-- TO-DO ITEM --
Please output the text of every row below word for word, keeping its line breaks. Leave out the pictures.
THE DATA Start Marker
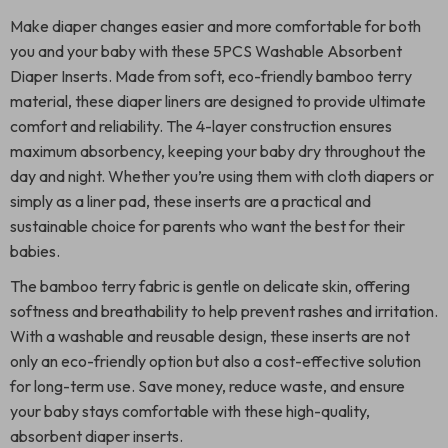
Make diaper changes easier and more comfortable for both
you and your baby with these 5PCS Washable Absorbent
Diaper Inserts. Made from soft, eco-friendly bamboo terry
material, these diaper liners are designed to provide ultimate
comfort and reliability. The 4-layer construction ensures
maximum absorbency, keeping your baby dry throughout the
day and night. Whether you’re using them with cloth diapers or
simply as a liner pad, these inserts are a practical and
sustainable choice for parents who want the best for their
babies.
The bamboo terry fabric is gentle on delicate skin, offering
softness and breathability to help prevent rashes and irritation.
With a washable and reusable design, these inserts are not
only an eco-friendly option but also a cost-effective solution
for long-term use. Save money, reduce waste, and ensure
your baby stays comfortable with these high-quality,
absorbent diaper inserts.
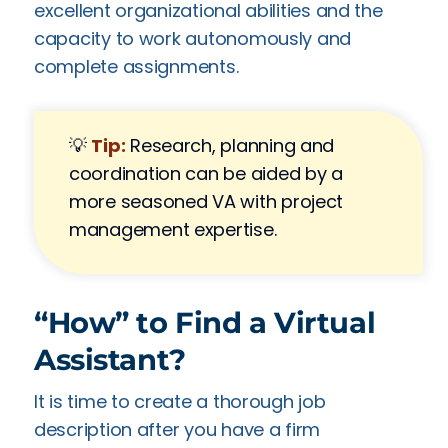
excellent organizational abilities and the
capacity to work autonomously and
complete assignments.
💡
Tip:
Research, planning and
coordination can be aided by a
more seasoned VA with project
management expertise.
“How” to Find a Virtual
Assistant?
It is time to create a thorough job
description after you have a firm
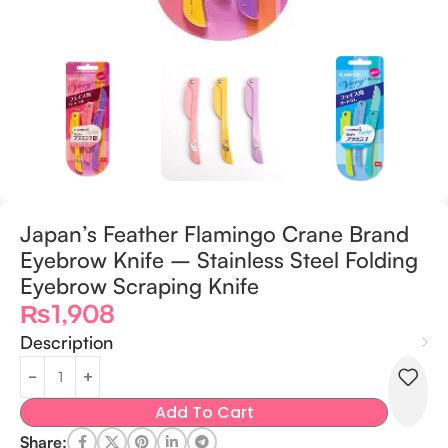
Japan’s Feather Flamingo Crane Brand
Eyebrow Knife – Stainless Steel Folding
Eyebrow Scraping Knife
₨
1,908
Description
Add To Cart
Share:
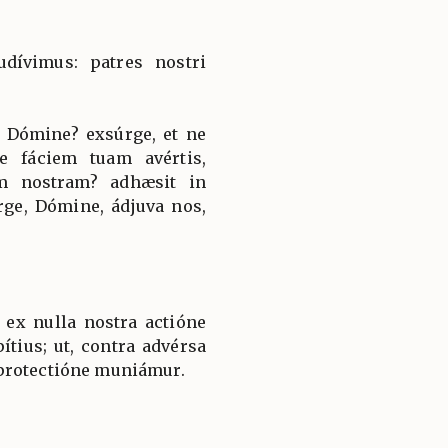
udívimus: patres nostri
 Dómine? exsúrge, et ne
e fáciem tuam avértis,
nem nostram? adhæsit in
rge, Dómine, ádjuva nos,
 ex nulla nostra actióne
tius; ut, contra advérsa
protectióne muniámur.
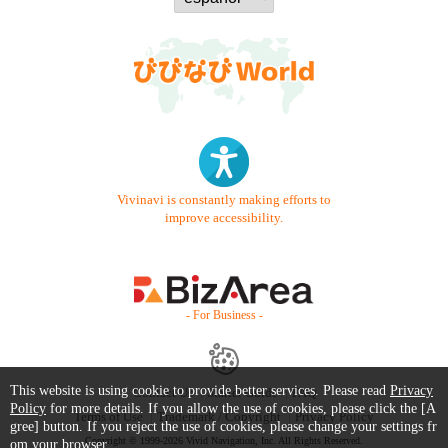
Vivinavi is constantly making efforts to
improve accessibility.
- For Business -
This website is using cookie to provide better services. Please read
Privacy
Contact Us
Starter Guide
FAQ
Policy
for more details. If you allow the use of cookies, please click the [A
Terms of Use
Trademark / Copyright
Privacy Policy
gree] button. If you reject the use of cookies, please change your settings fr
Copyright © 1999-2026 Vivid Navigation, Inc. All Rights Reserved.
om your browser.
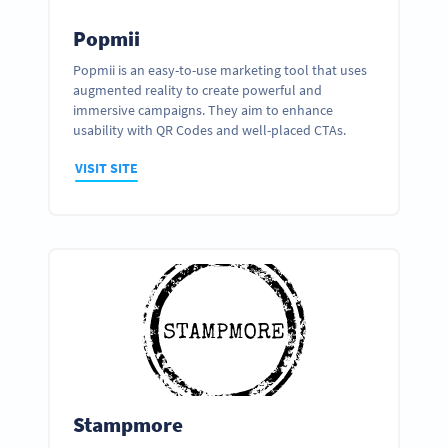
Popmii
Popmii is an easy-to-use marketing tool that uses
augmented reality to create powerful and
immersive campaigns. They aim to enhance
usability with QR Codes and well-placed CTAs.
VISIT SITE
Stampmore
THE DATA End Marker
-- ANSWER SECTION --
Make diaper changes easier and more comfortable for both
you and your baby with these 5PCS Washable Absorbent
Diaper Inserts. Made from soft, eco-friendly bamboo terry
material, these diaper liners are designed to provide ultimate
comfort and reliability. The 4-layer construction ensures
maximum absorbency, keeping your baby dry throughout the
day and night. Whether you’re using them with cloth diapers or
simply as a liner pad, these inserts are a practical and
sustainable choice for parents who want the best for their
babies.
The bamboo terry fabric is gentle on delicate skin, offering
softness and breathability to help prevent rashes and irritation.
With a washable and reusable design, these inserts are not
only an eco-friendly option but also a cost-effective solution
for long-term use. Save money, reduce waste, and ensure
your baby stays comfortable with these high-quality,
absorbent diaper inserts.
excellent organizational abilities and the
capacity to work autonomously and
complete assignments.
💡
Tip:
Research, planning and
coordination can be aided by a
more seasoned VA with project
management expertise.
“How” to Find a Virtual
Assistant?
It is time to create a thorough job
description after you have a firm
Japan’s Feather Flamingo Crane Brand
Eyebrow Knife – Stainless Steel Folding
Eyebrow Scraping Knife
₨
1,908
Description
Add To Cart
Share:
udívimus: patres nostri
 Dómine? exsúrge, et ne
e fáciem tuam avértis,
nem nostram? adhæsit in
rge, Dómine, ádjuva nos,
 ex nulla nostra actióne
tius; ut, contra advérsa
protectióne muniámur.
Vivinavi is constantly making efforts to
improve accessibility.
- For Business -
This website is using cookie to provide better services. Please read
Privacy
Contact Us
Starter Guide
FAQ
Policy
for more details. If you allow the use of cookies, please click the [A
Terms of Use
Trademark / Copyright
Privacy Policy
gree] button. If you reject the use of cookies, please change your settings fr
Copyright © 1999-2026 Vivid Navigation, Inc. All Rights Reserved.
om your browser.
Popmii
Popmii is an easy-to-use marketing tool that uses
augmented reality to create powerful and
immersive campaigns. They aim to enhance
usability with QR Codes and well-placed CTAs.
VISIT SITE
Stampmore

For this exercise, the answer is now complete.